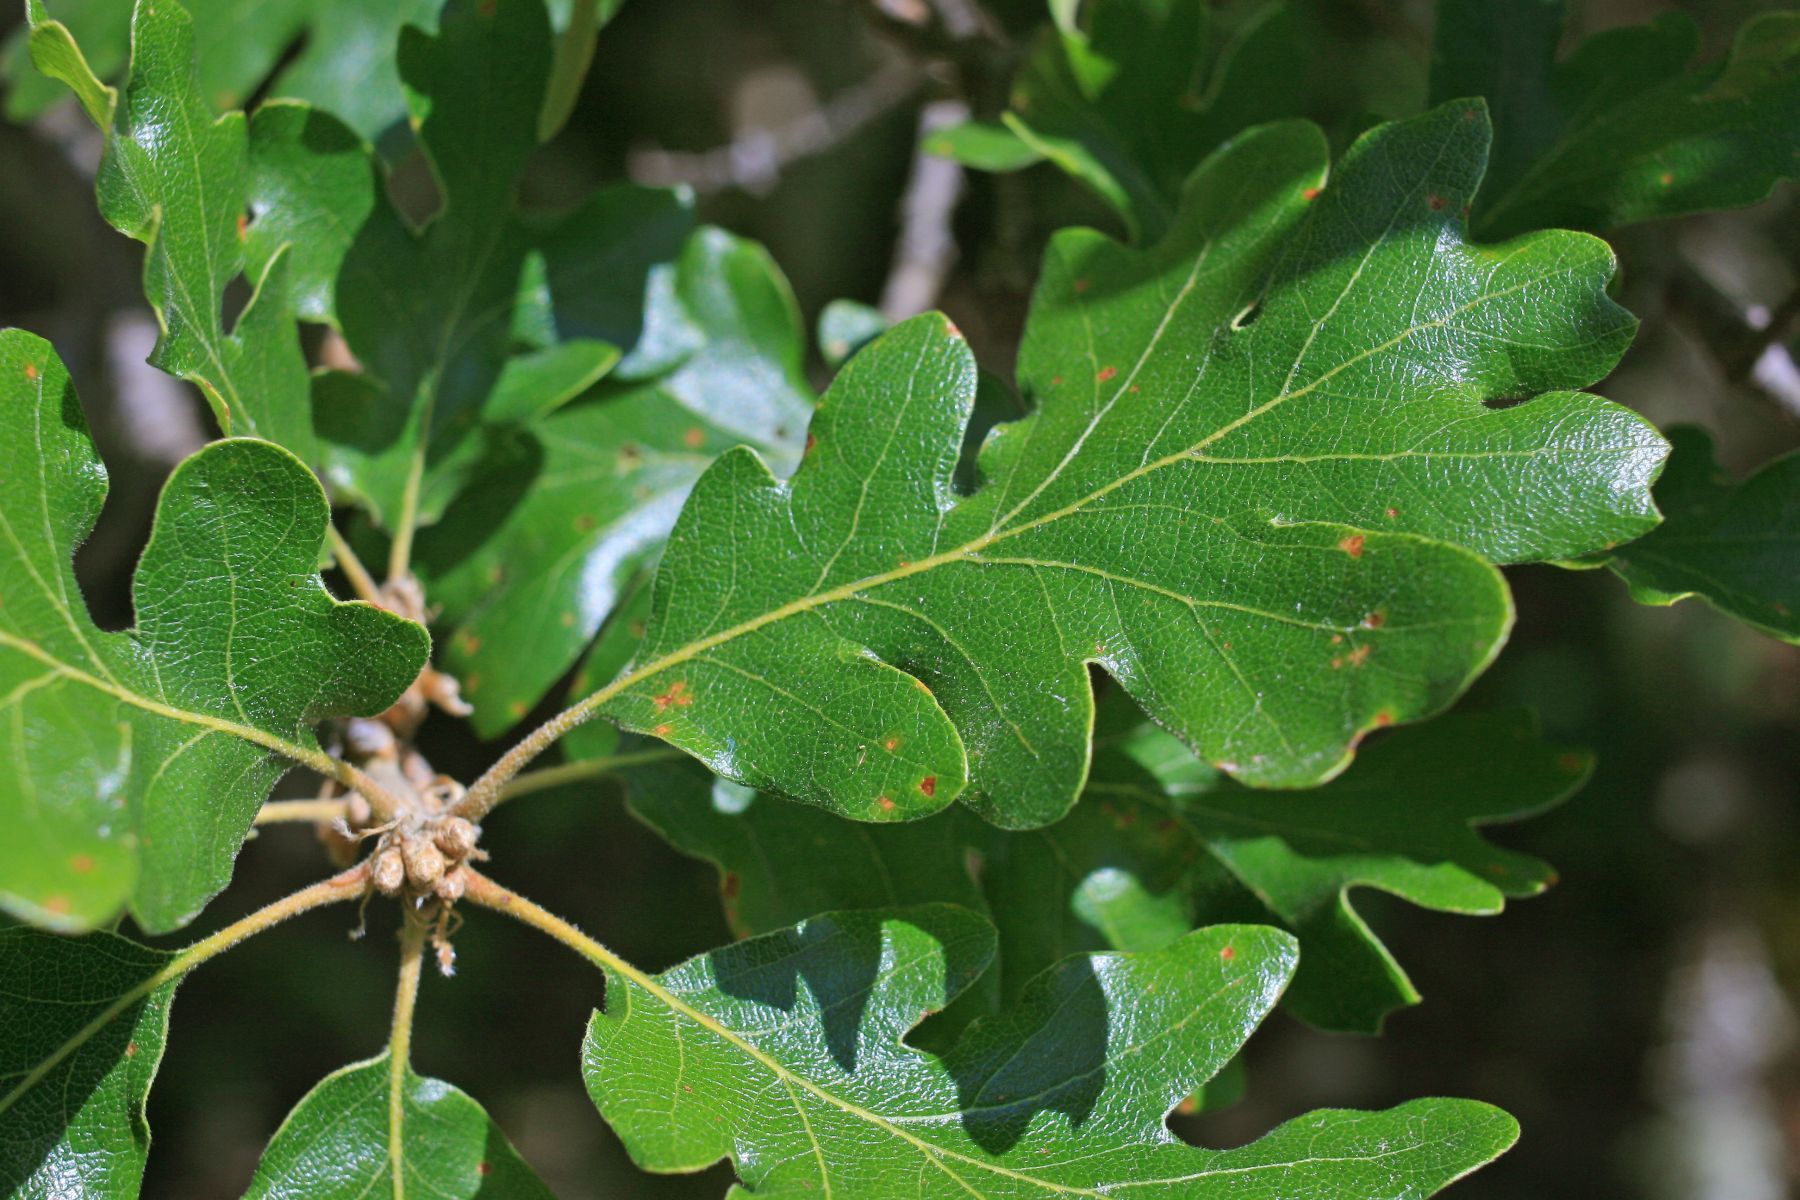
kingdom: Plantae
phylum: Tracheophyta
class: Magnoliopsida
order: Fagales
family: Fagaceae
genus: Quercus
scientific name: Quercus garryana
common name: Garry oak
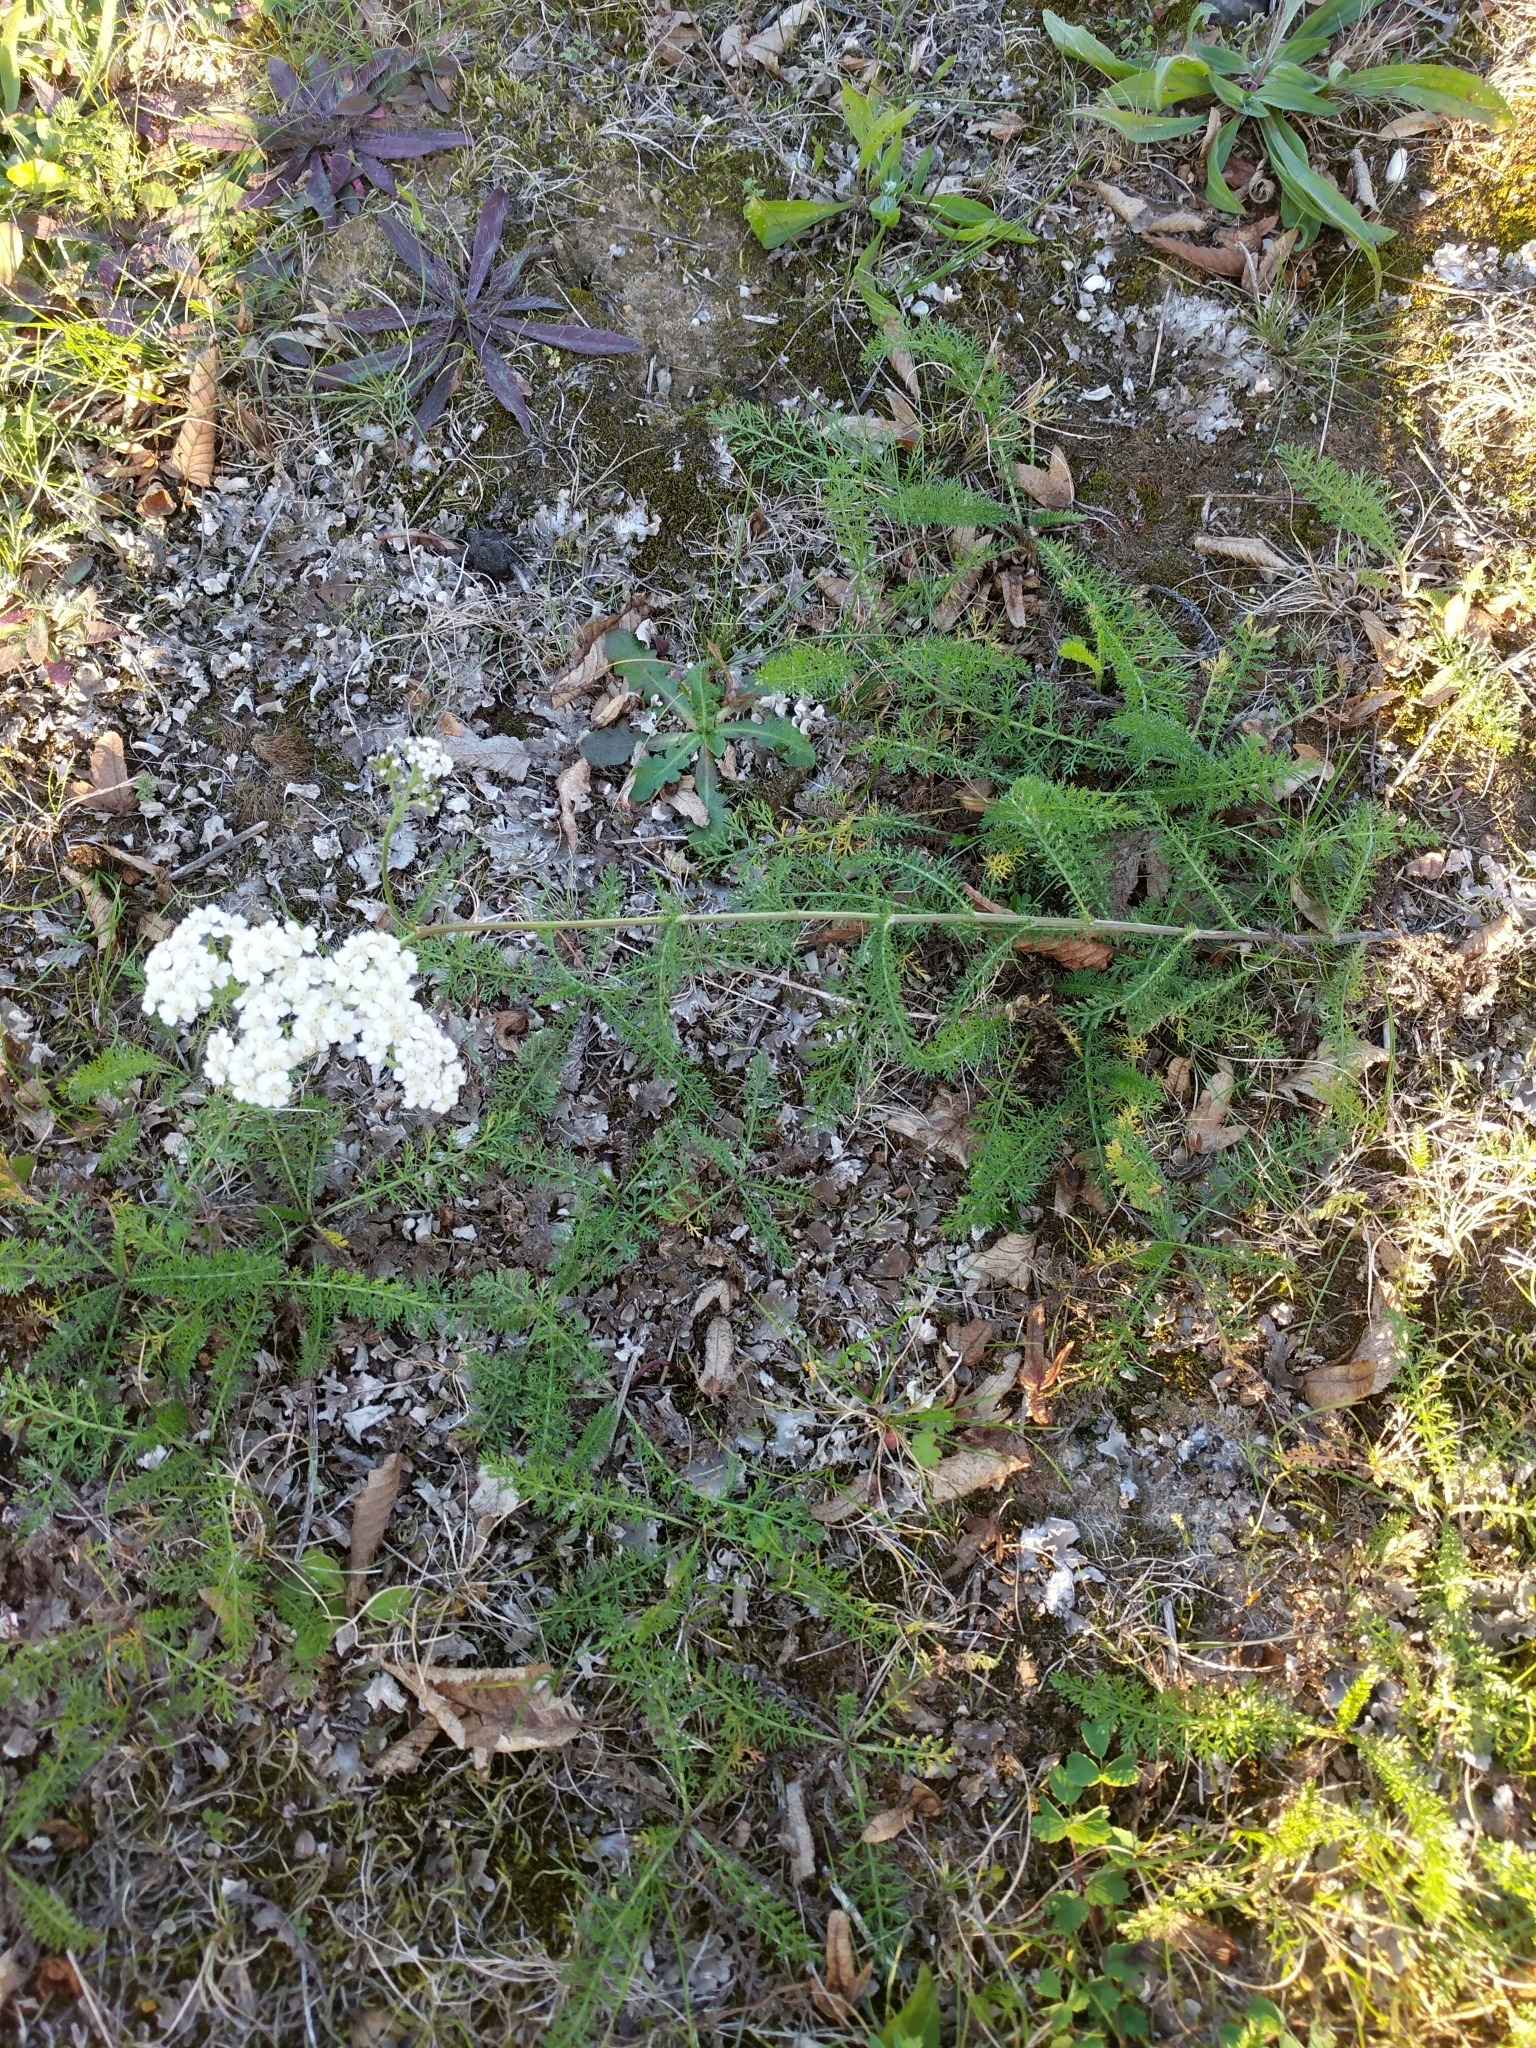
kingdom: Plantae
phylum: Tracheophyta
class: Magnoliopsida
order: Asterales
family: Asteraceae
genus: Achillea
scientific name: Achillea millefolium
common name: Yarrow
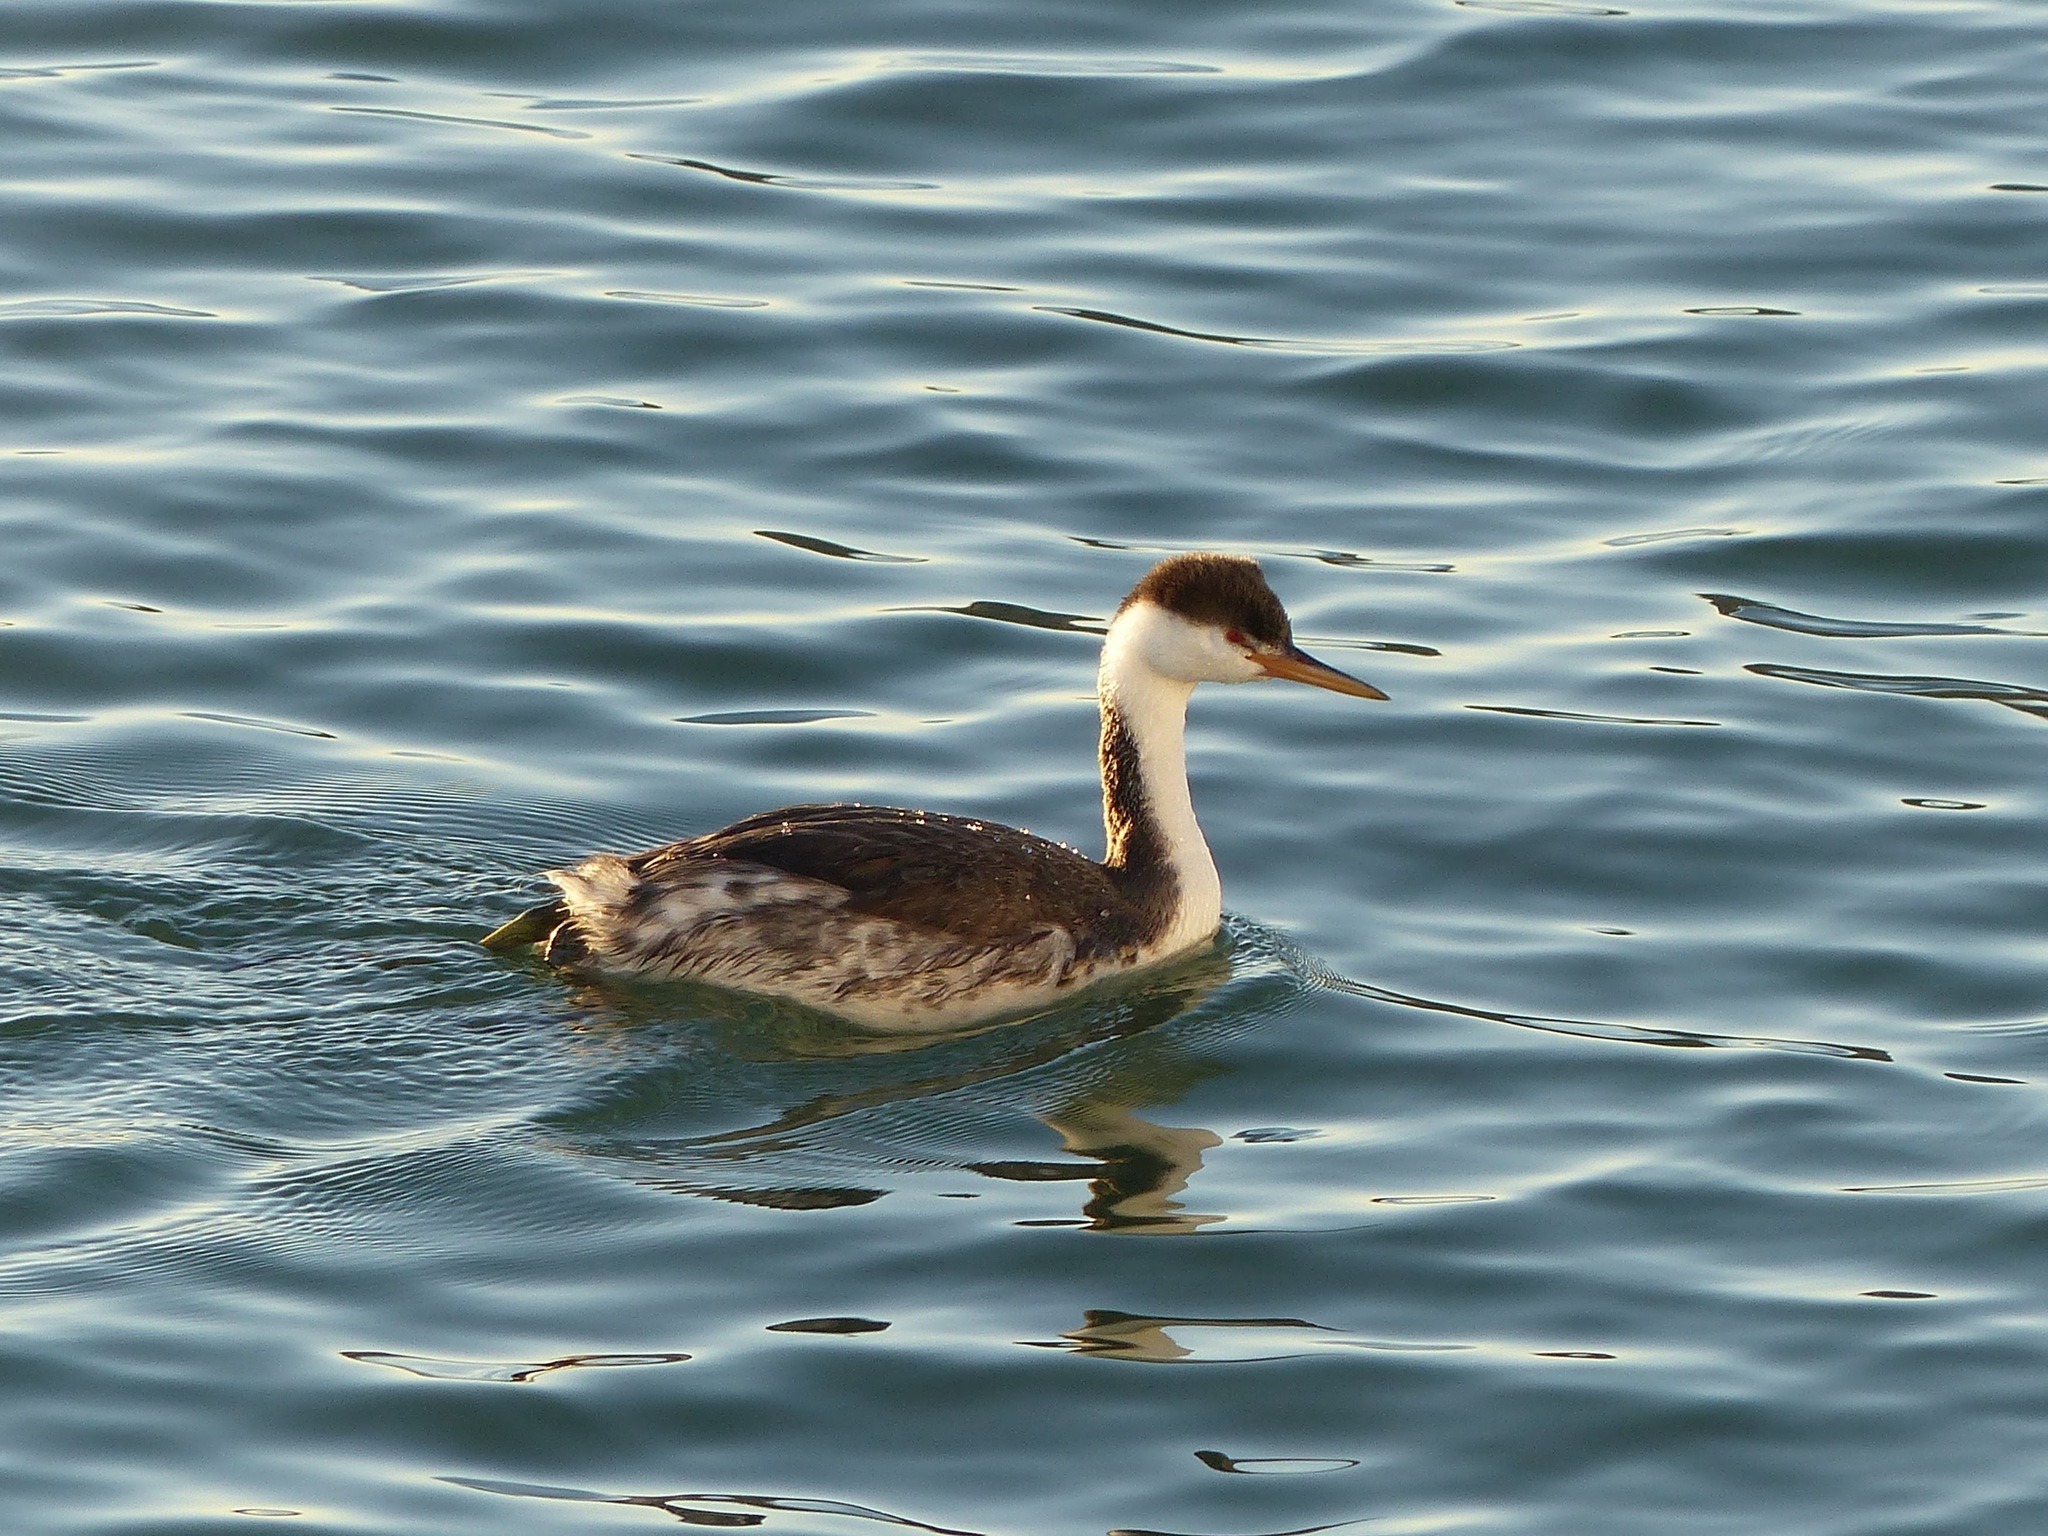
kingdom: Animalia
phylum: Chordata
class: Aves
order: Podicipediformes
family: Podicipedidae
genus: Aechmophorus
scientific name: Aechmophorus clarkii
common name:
──────
Copy every line of the rows above word for word, leaving out the pictures.

* [EXERCISE RESULT]:
kingdom: Plantae
phylum: Tracheophyta
class: Magnoliopsida
order: Fagales
family: Fagaceae
genus: Quercus
scientific name: Quercus garryana
common name: Garry oak
kingdom: Plantae
phylum: Tracheophyta
class: Magnoliopsida
order: Asterales
family: Asteraceae
genus: Achillea
scientific name: Achillea millefolium
common name: Yarrow
kingdom: Animalia
phylum: Chordata
class: Aves
order: Podicipediformes
family: Podicipedidae
genus: Aechmophorus
scientific name: Aechmophorus clarkii
common name:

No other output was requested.